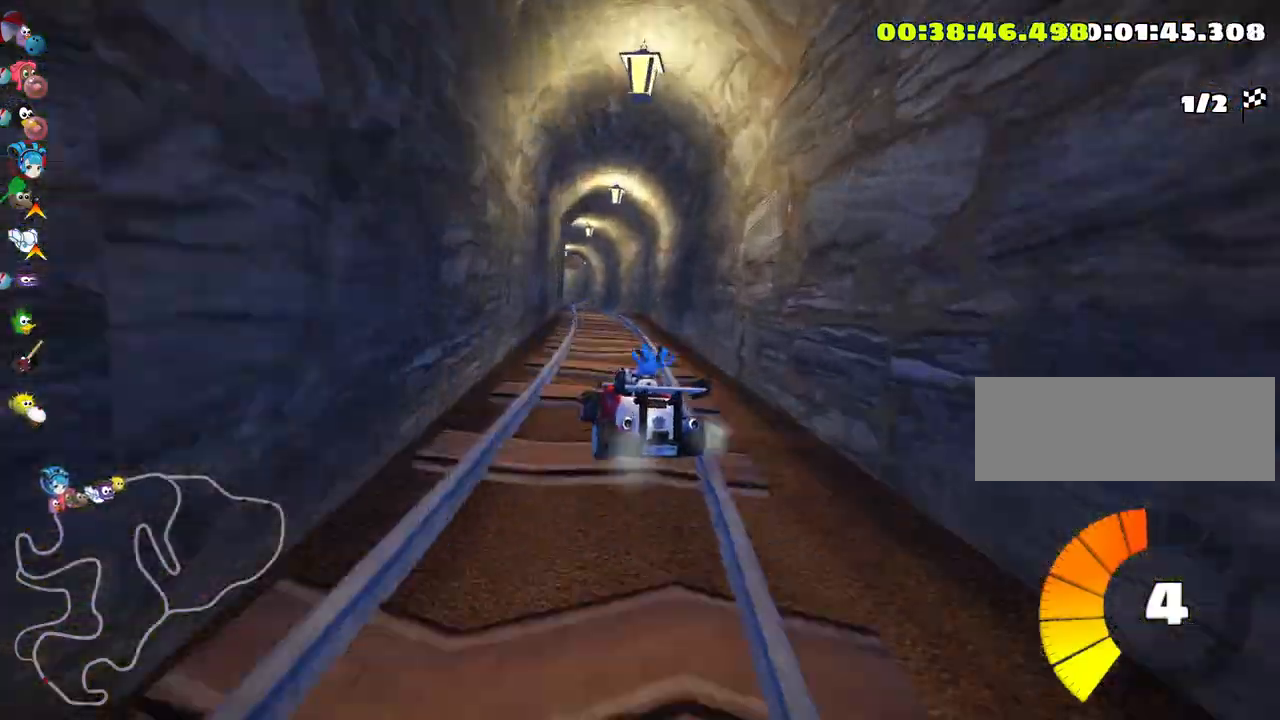
{"keys": ["right", "skid", "up"], "events": [[16, "left", "down"], [66, "right", "up"], [200, "left", "up"], [200, "right", "down"]]}
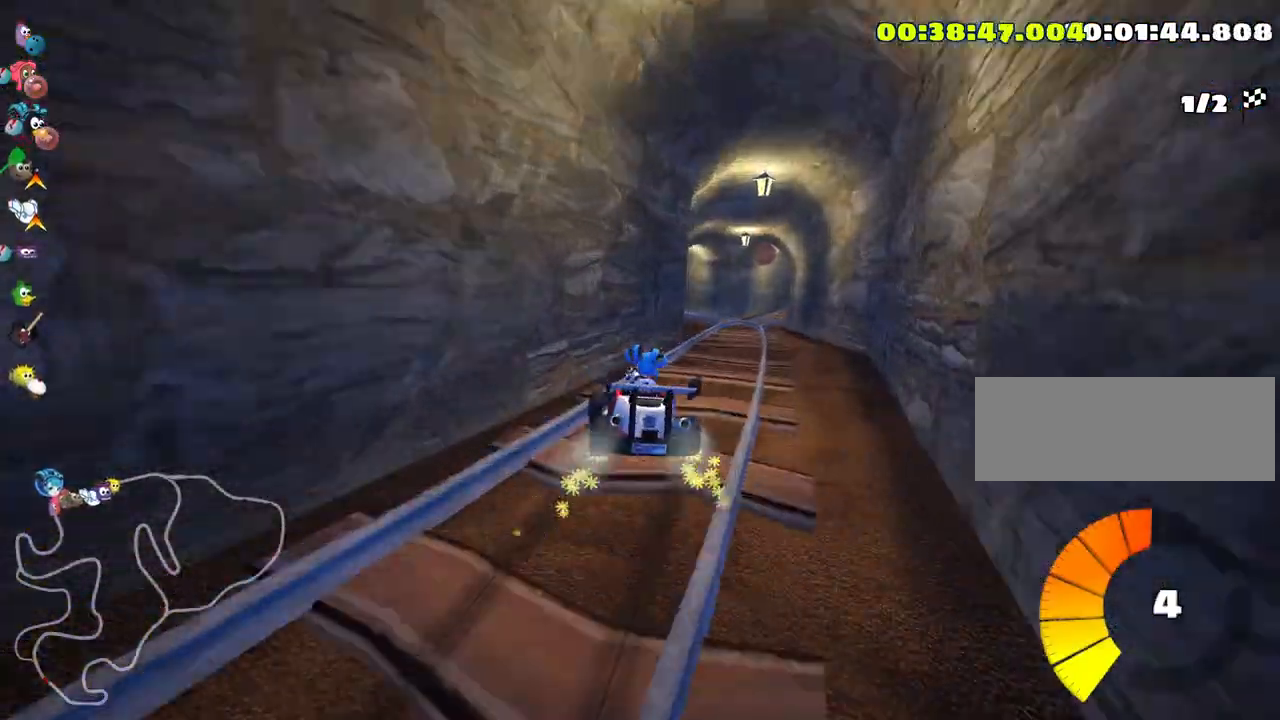
{"keys": ["left", "up"], "events": [[150, "skid", "up"], [266, "right", "up"], [366, "left", "down"]]}
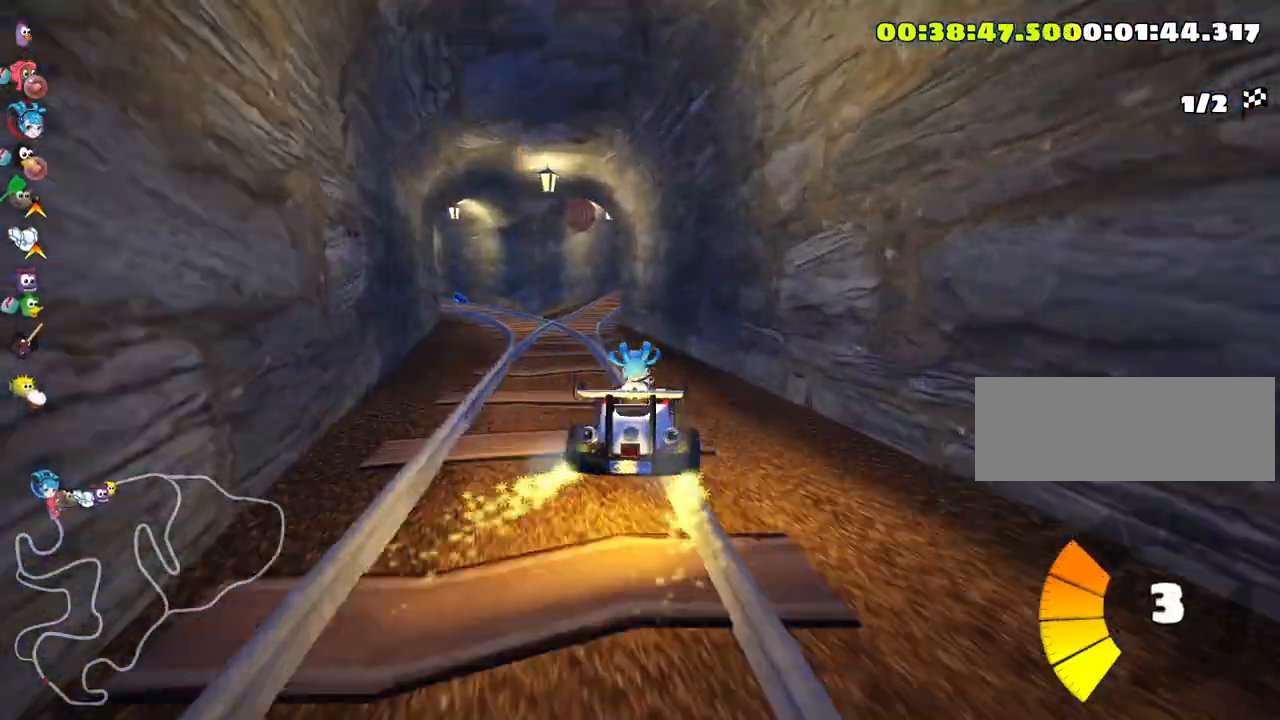
{"keys": ["left", "up"], "events": []}
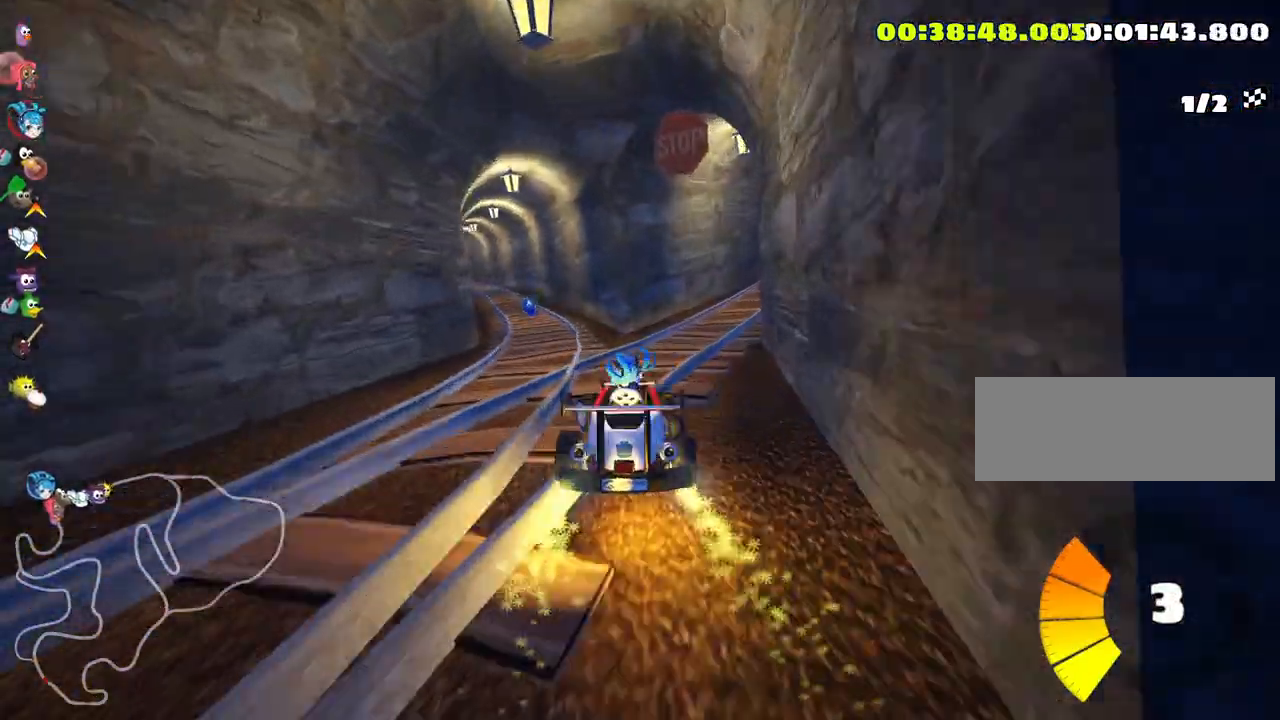
{"keys": ["left", "up"], "events": [[133, "left", "up"], [200, "right", "down"], [366, "left", "down"], [366, "right", "up"]]}
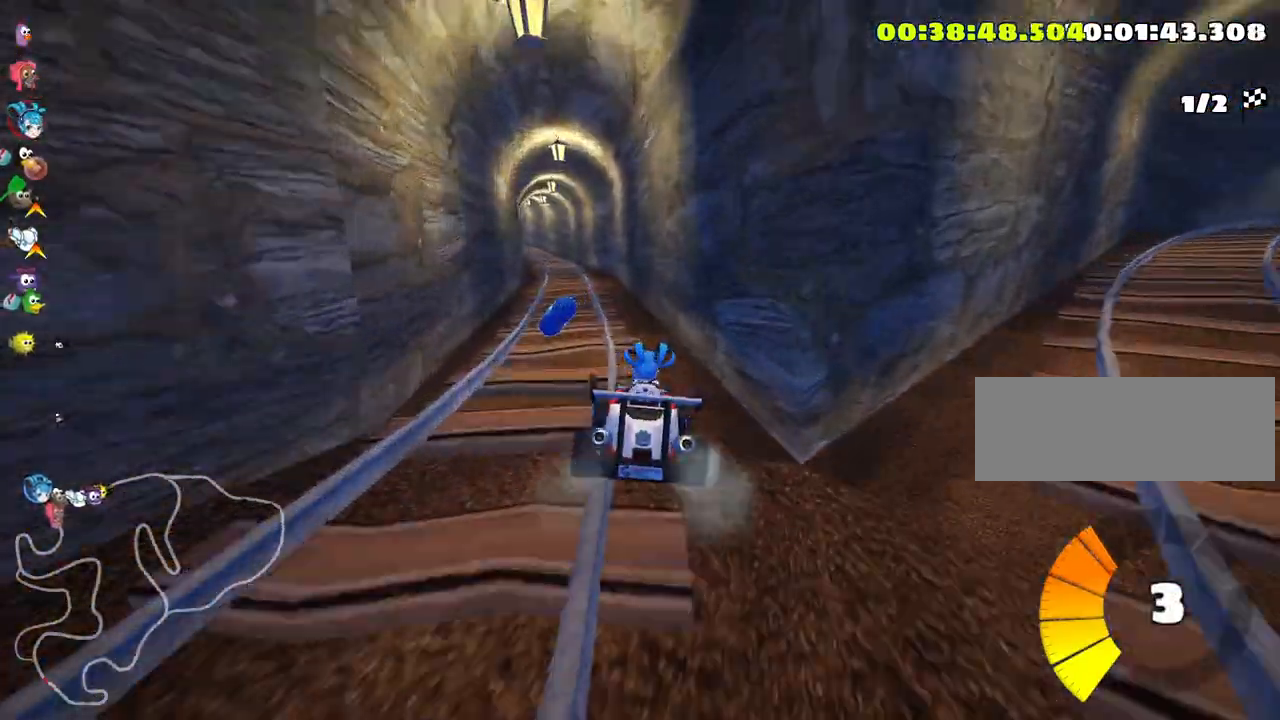
{"keys": ["nitro", "up"], "events": [[83, "left", "up"], [366, "nitro", "down"]]}
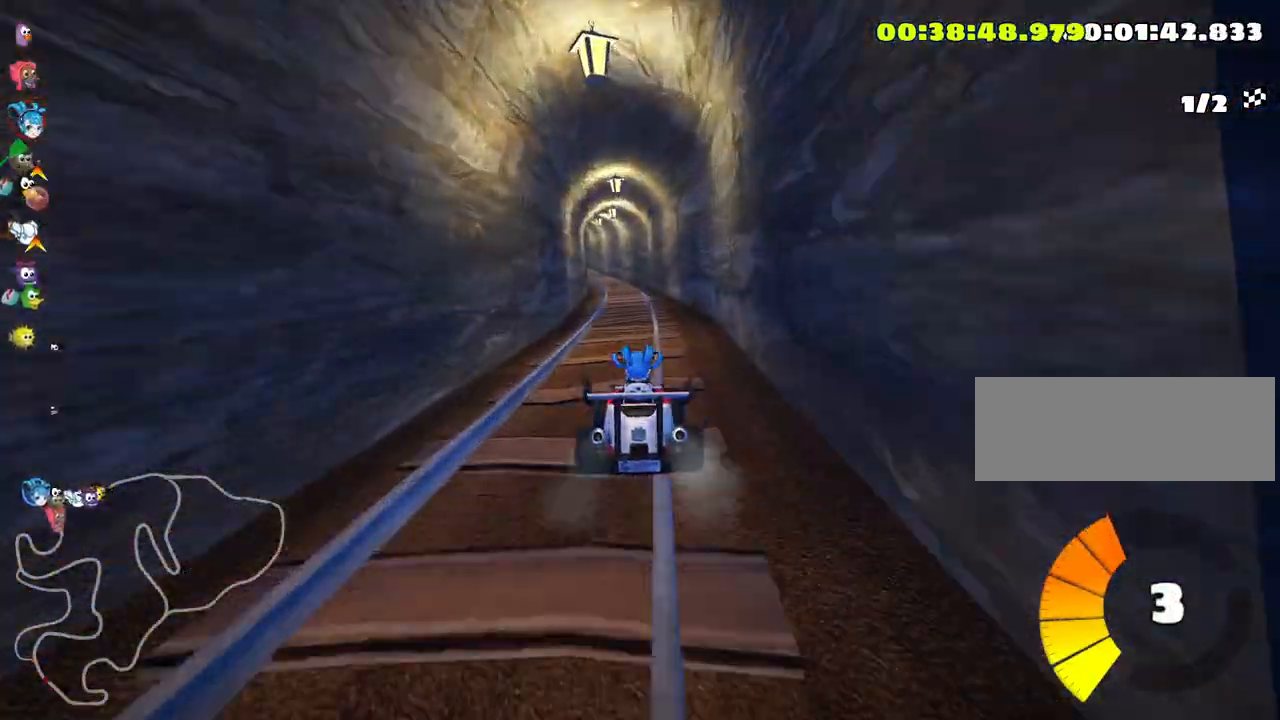
{"keys": ["skid", "up"], "events": [[16, "nitro", "up"], [83, "right", "down"], [266, "right", "up"], [300, "left", "down"], [300, "skid", "down"], [433, "left", "up"]]}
──────────────────────────────
TASK GOAL:
Go over the data above and copy every line that has the word "down" in it.

RESPONSE:
{"keys": ["right", "skid", "up"], "events": [[16, "left", "down"], [66, "right", "up"], [200, "left", "up"], [200, "right", "down"]]}
{"keys": ["left", "up"], "events": [[150, "skid", "up"], [266, "right", "up"], [366, "left", "down"]]}
{"keys": ["left", "up"], "events": [[133, "left", "up"], [200, "right", "down"], [366, "left", "down"], [366, "right", "up"]]}
{"keys": ["nitro", "up"], "events": [[83, "left", "up"], [366, "nitro", "down"]]}
{"keys": ["skid", "up"], "events": [[16, "nitro", "up"], [83, "right", "down"], [266, "right", "up"], [300, "left", "down"], [300, "skid", "down"], [433, "left", "up"]]}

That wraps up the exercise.